The statement, attributed to Associated Affiliate Medical Director Dr. Matt Zerden, reads, in part:

"I would never tolerate my staff using disrespectful language, and Planned Parenthood does not have a fixed number required for any of its services. Planned Parenthood follows all applicable laws and advises patients on the full range of pregnancy options, including choosing adoption, ending a pregnancy, or raising a child. We insist on extremely high standards for all of our staff."

After her departure, Lancaster says And Then There Were None helped cover a couple months' salary and a few other expenses.

The group also provided temporary financial support to Noemi Padilla, a 47-year-old licensed practical nurse, who left her job at Tampa Woman's Health Center last year.

"I just woke up one Monday morning and I was like, this is it. Today is the day," Padilla says.

The Tampa clinic performs abortions well into the second trimester of pregnancy — up to 23 weeks, six days gestation. Padilla says the work had begun to plague her conscience.

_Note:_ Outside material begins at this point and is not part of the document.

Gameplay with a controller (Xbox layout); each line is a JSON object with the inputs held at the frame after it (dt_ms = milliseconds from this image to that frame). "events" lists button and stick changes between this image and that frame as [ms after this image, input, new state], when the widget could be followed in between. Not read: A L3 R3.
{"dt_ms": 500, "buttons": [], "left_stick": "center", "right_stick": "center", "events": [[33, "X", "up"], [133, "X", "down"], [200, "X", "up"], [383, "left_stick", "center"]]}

In an interview with NPR, clinic director Dorothy Brown said several other workers have also left the clinic with assistance from Johnson's group. She believes many were motivated by the chance to quit their jobs and still get a temporary paycheck.

Abby Johnson says it's likely that a small number of former workers are primarily motivated by her group's offer of money. But she says And Then There Were None remains in regular contact with more than 300 people who have left abortion-related jobs.

Abortion-rights advocates say they're skeptical about that figure.

"The numbers just don't add up," says Elizabeth Toledo, a former vice president at Planned Parenthood who now runs a communications firm.

Toledo notes that only around a dozen people (And Then There Were None's count is slightly higher) have gone public with their regrets about working in clinics where abortions are provided. Johnson's group counters that many former workers are hesitant to speak out about their experiences because they are ashamed that they worked at a clinic, or they fear retaliation from former employers.

Whatever the total number of healthcare workers who've left abortion-related jobs as a result of Johnson's advocacy, Toledo says it's not enough to make a major impact on the availability of services. But, she says, the attrition can affect workers and patients nonetheless.

"It's just another stressor on people who are already going to work in a highly-charged political environment," Toledo says. "And I don't think that they're going to be successful, but they are going to make people have to deal with an additional layer of stress — about their workplace, about their decisions, about their families, and their lives."

Abby Johnson says after she left her job at Planned Parenthood, she also suffered from that highly charged environment. Some abortion-rights opponents refused to accept her into the movement, calling her "disgusting" and saying she deserved imprisonment or eternal damnation because of her work at the clinic.

"They were, like, 'You either need to go to jail or hell' — those were the options," she says with a laugh.

But Johnson says now those comments have largely faded. She has gradually been embraced by the anti-abortion-rights movement, as one of the rare people who has spent time publicly on each side of this divisive issue.